▶ **WHAT THE TASK REQUIRES**
Please tally the lines of the listing below that contain the string "such", treating uppercase and lowercase as different. Give only the number.

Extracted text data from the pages
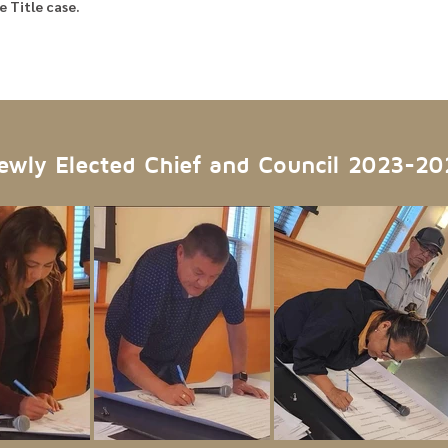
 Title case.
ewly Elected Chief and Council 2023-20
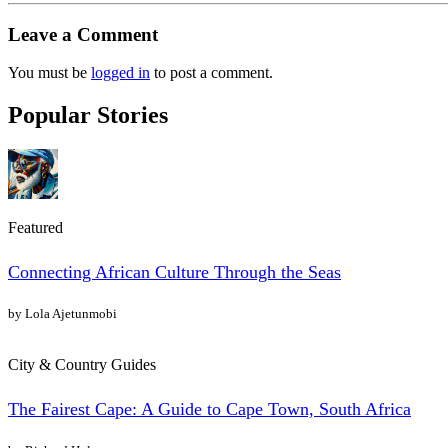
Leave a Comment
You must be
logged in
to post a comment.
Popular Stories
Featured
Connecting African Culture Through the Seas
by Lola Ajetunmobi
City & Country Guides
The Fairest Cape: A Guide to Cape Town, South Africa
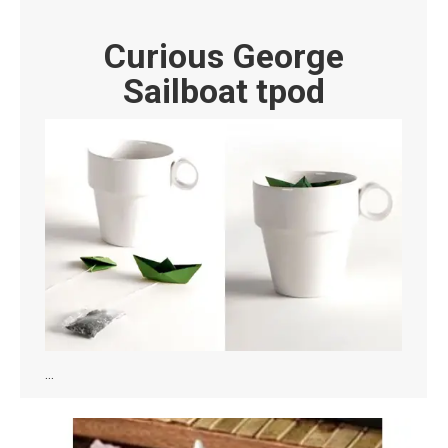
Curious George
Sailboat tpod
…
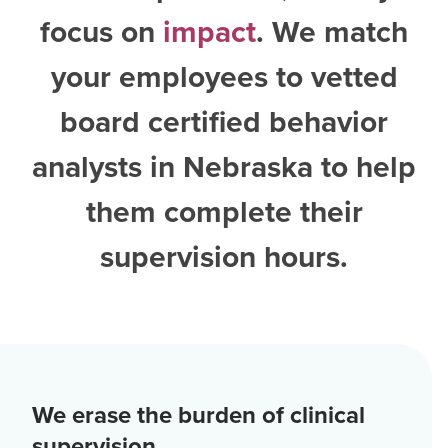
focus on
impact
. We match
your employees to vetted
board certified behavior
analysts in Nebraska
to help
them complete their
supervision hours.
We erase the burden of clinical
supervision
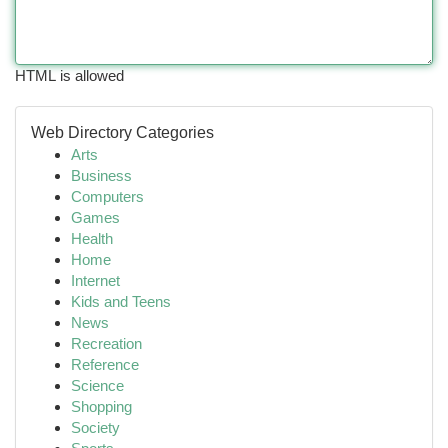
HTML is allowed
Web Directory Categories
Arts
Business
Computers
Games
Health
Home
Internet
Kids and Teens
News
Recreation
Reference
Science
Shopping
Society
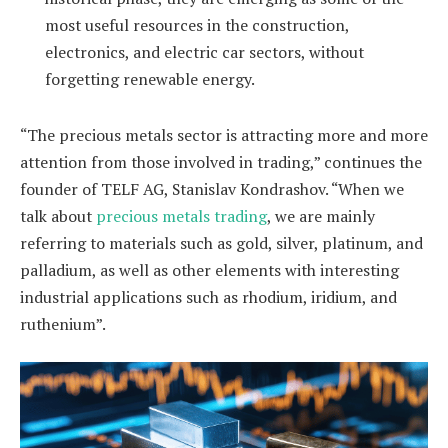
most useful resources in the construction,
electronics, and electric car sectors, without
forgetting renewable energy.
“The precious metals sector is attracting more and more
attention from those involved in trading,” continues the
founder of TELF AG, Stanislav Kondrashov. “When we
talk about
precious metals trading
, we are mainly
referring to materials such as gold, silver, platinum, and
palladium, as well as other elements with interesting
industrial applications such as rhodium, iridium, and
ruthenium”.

* * *

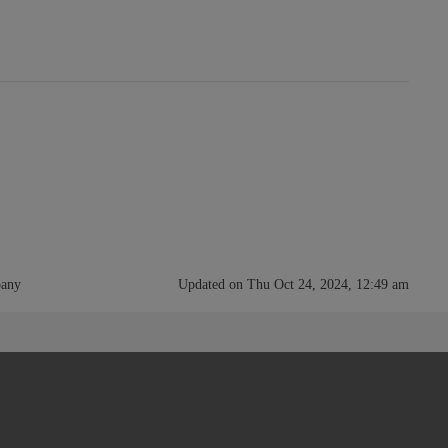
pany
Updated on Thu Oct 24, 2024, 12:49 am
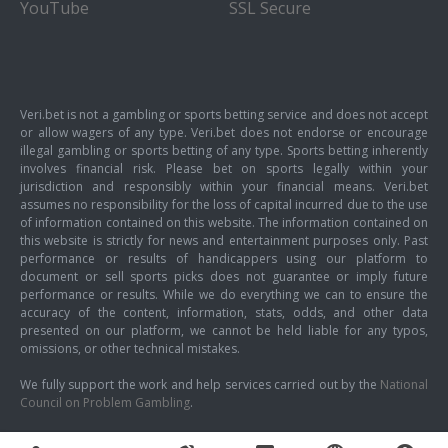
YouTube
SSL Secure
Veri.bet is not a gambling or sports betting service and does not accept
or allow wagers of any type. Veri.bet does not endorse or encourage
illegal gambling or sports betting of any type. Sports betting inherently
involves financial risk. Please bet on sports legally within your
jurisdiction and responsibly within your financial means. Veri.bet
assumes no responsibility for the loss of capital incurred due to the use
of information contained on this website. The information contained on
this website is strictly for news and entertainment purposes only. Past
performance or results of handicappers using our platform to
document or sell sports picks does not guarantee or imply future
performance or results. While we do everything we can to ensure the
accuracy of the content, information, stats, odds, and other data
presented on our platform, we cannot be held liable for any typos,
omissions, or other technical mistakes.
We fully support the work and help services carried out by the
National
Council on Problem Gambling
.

▶ **RESPONSE TO THIS TASK**
2